* DATA SUPPLIED
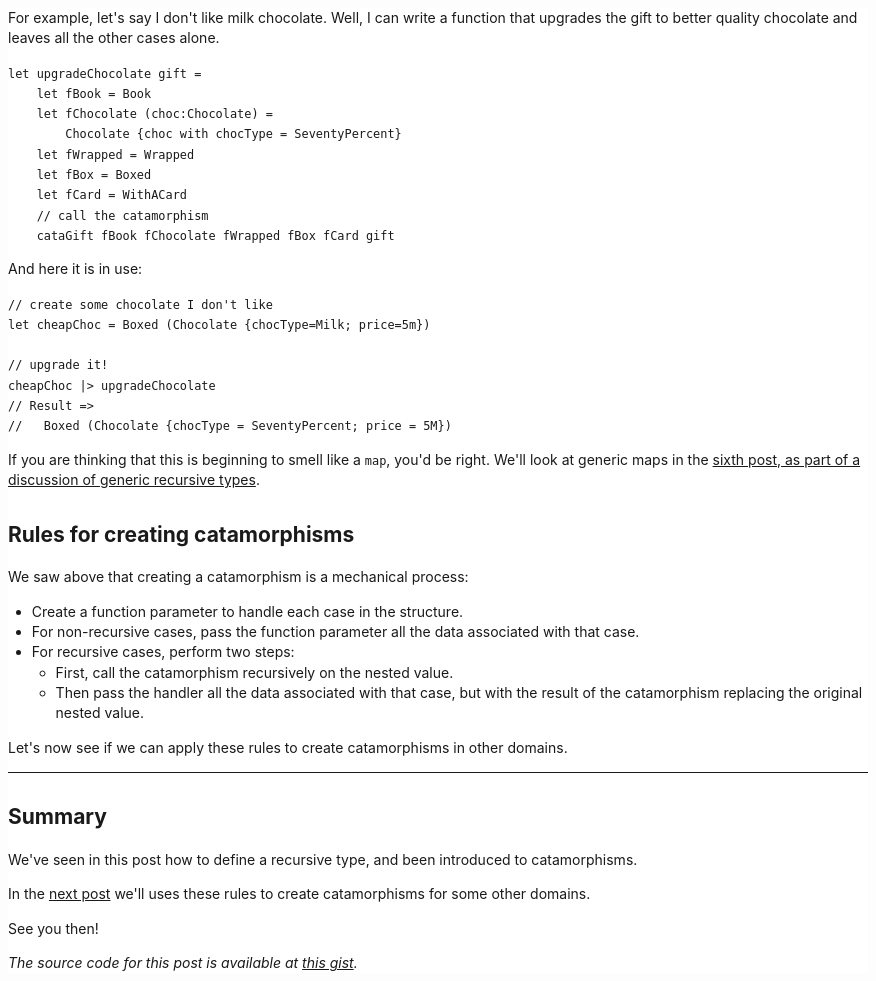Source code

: For example, let's say I don't like milk chocolate. Well, I can write a function that upgrades the gift to better quality chocolate and leaves all the other cases alone.

```
let upgradeChocolate gift =
    let fBook = Book 
    let fChocolate (choc:Chocolate) = 
        Chocolate {choc with chocType = SeventyPercent}
    let fWrapped = Wrapped 
    let fBox = Boxed 
    let fCard = WithACard 
    // call the catamorphism
    cataGift fBook fChocolate fWrapped fBox fCard gift
```

And here it is in use:
```
// create some chocolate I don't like
let cheapChoc = Boxed (Chocolate {chocType=Milk; price=5m})

// upgrade it!
cheapChoc |> upgradeChocolate
// Result =>
//   Boxed (Chocolate {chocType = SeventyPercent; price = 5M})
```

If you are thinking that this is beginning to smell like a `map`, you'd be right.
We'll look at generic maps in the [sixth post, as part of a discussion of generic recursive types](../posts/recursive-types-and-folds-3b/index.md#map).
  
  
<a id="rules"></a>
  
## Rules for creating catamorphisms

We saw above that creating a catamorphism is a mechanical process:

* Create a function parameter to handle each case in the structure.
* For non-recursive cases, pass the function parameter all the data associated with that case.
* For recursive cases, perform two steps:
  * First, call the catamorphism recursively on the nested value.
  * Then pass the handler all the data associated with that case, but with the result of the catamorphism replacing the original nested value.

Let's now see if we can apply these rules to create catamorphisms in other domains.

<hr>
    
## Summary 

We've seen in this post how to define a recursive type, and been introduced to catamorphisms.

In the [next post](../posts/recursive-types-and-folds-1b/index.md)
we'll uses these rules to create catamorphisms for some other domains.

See you then!

*The source code for this post is available at [this gist](https://gist.github.com/swlaschin/60938b4417d12cfa0a97).*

* ACTIVITY
In the records above, find each line with the word "folds" and copy it out.

* ANSWER FOR THE TASK
We'll look at generic maps in the [sixth post, as part of a discussion of generic recursive types](../posts/recursive-types-and-folds-3b/index.md#map).
In the [next post](../posts/recursive-types-and-folds-1b/index.md)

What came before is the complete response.